New report: I-1433: A “Blunt Instrument” Increasing the Minimum Wage and Mandating Paid Sick Leave

Initiative 1433 will be on the ballot in November. We consider the initiative in a new report. Briefly:

  • I-1433 would increase the state minimum wage to $13.50 over four years.
  • It would require businesses statewide to provide paid sick leave to employees.
  • One hour of paid sick leave would be earned for every 40 hours worked.
  • There would be no limit on the number of hours of leave that could be used in a year.
  • There would be no exemptions for either the minimum wage or paid sick leave provisions.
  • Washington currently has the eighth highest minimum wage in the nation.
  • Many cities and states have increased their minimum wages in recent years.
  • Seattle, Tacoma, and SeaTac have their own minimum wage ordinances.
  • Five states require paid sick leave.
  • Seattle, SeaTac, Tacoma, and Spokane have their own paid sick leave requirements.

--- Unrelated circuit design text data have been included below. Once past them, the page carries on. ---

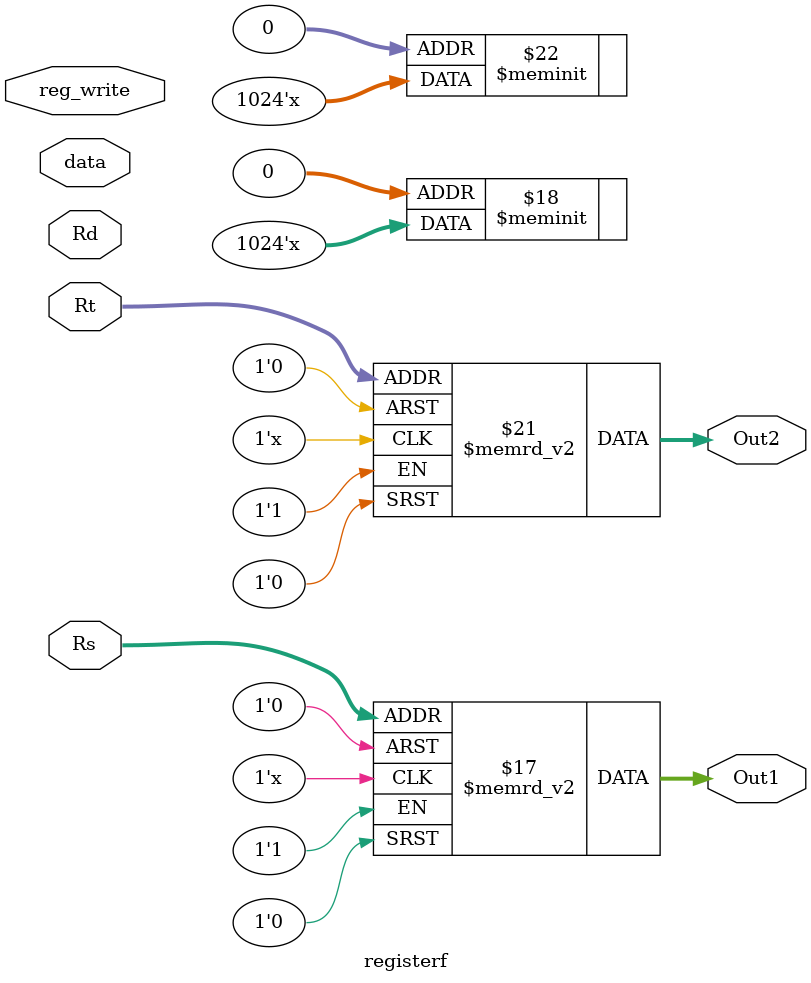
<source format=v>
module registerf(reg_write, data, Rd, Rs, Rt, Out1, Out2);
input reg_write;
  input [31:0] data;
  input [4:0] Rd, Rs, Rt;
  output reg[31:0] Out1, Out2;
  reg [31:0] register [0:31];
  
  
  always @(reg_write) begin
    if (reg_write)
      register[Rd] <= data;
  
  Out1 = register[Rs];
  Out2 = register[Rt];
 
    end 
endmodule
</source>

  • The economic literature shows that increasing the minimum wage results in reduced employment, fewer jobs created, no net poverty reduction, and declines in economic mobility.
  • Mandated benefits increase the cost of hiring employees.
  • By sector, minimum wage jobs are concentrated in accommodation and food services, retail trade, and agriculture.
  • Geographically, they are concentrated in counties in central Washington.
  • 32 percent of the total state workforce earns less than $13.50.
  • Businesses may respond to higher costs by laying off workers, reducing hours, creating fewer jobs, automating, increasing prices, or moving.
  • Employment mandates like an increased minimum wage and paid sick leave, in combination with other business costs, make Washington less competitive with other states and foreign countries.